Doctors need to communicate better with patients, Dr. Schroeder said.
``When I was in medical school, you didn't even tell a patient they had cancer,'' Dr. Schroeder said.
Doctors also must do a better job of comforting the dying, he said.
``One (way) is to help educate doctors as to how to treat pain; doctors tend to undertreat pain, especially at the end,'' Dr. Schroeder said. Doctors fear running afoul of federal agencies if they prescribe too much pain medicine, and they fear the scorn of colleagues if they are found to be freely dispensing narcotics, Dr. Schroeder said.
Federal agencies need to change the way they scrutinize doctors' practices and take into account that some may be treating dying patients, Dr. Schroeder said.
Patients, too, need to be better educated about options such as hospice care, Dr. Schroeder said. Low-income patients, particularly, are not referred to hospice in part because they might not know about it, said Dr. Bernice Harper of the Health Care Financing Administration, who heads the National Hospice Organization's task force on outreach.
In fact, right-to-die advocates support the hospice option, Mr. Humphry said.

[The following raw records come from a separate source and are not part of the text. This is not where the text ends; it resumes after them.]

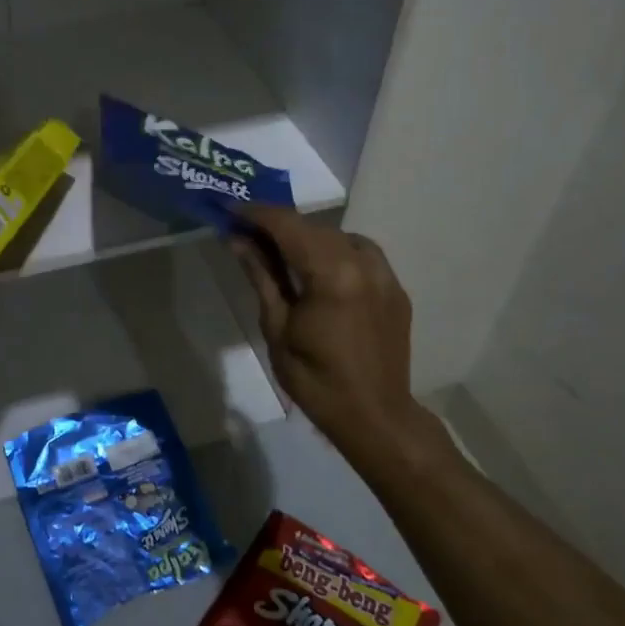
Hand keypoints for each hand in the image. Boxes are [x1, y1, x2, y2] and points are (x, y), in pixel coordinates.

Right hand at [229, 206, 438, 474]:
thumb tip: (238, 240)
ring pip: (339, 236)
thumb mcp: (277, 329)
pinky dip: (334, 252)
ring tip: (280, 252)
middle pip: (313, 228)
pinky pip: (361, 254)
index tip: (230, 208)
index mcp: (332, 274)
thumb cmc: (316, 380)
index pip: (288, 226)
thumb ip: (262, 277)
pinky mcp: (395, 288)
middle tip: (246, 232)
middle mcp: (363, 263)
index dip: (256, 213)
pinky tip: (317, 270)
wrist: (375, 417)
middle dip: (278, 225)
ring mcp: (385, 274)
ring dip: (307, 237)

``I would encourage people to find friendship and support and to live as long as possible,'' Mr. Humphry said. ``But at the end of the day, it's their decision.''
The AMA and mainstream doctors hope that having better ``comfort care'' available will persuade patients not to opt for suicide, Dr. Schroeder said.
``I don't think it will ever be eliminated,'' Dr. Schroeder said, ``but I think you can reduce it. I can't believe we'd ever see suicide as the answer.''
``It's a matter of my personal choice,'' Mr. Humphry answers.